- INSTRUCTION: Return every entry exactly as written, with the pictures removed.

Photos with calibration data
------------------------------------------------
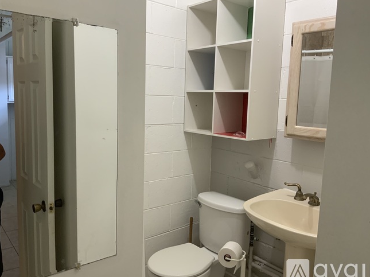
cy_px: 139
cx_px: 188
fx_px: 320
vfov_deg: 46.8
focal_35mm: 30
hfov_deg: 60.0
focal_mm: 3
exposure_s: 1/60
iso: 100
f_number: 1.8
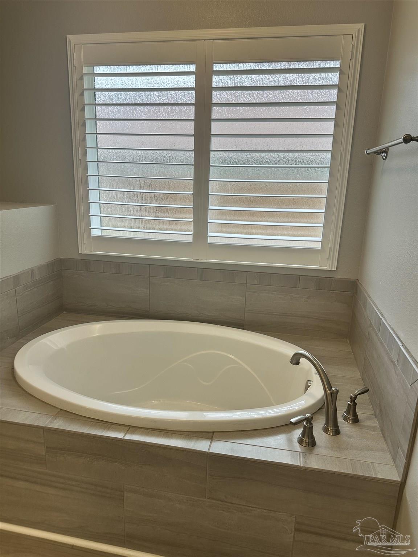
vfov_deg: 71.6
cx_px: 209
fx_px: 386
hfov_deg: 56.8
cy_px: 278
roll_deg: -3.6
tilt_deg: -15.1
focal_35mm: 24
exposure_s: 1/157
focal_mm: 6.86
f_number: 1.78
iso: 64
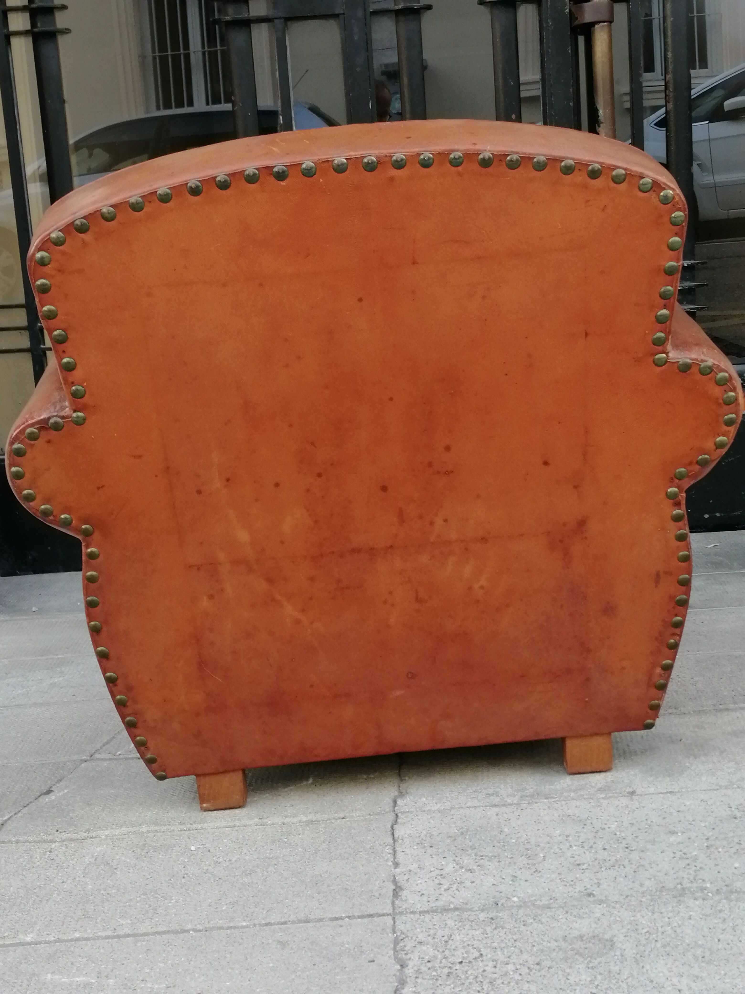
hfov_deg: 31.5
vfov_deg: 41.2
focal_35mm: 46
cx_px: 372
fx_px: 1320
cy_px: 497
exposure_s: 1/127
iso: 50
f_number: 1.8
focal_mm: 3.62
------------------------------------------------
- SOLUTION FOR THIS EXERCISE:
cy_px: 139
cx_px: 188
fx_px: 320
vfov_deg: 46.8
focal_35mm: 30
hfov_deg: 60.0
focal_mm: 3
exposure_s: 1/60
iso: 100
f_number: 1.8
vfov_deg: 71.6
cx_px: 209
fx_px: 386
hfov_deg: 56.8
cy_px: 278
roll_deg: -3.6
tilt_deg: -15.1
focal_35mm: 24
exposure_s: 1/157
focal_mm: 6.86
f_number: 1.78
iso: 64
hfov_deg: 31.5
vfov_deg: 41.2
focal_35mm: 46
cx_px: 372
fx_px: 1320
cy_px: 497
exposure_s: 1/127
iso: 50
f_number: 1.8
focal_mm: 3.62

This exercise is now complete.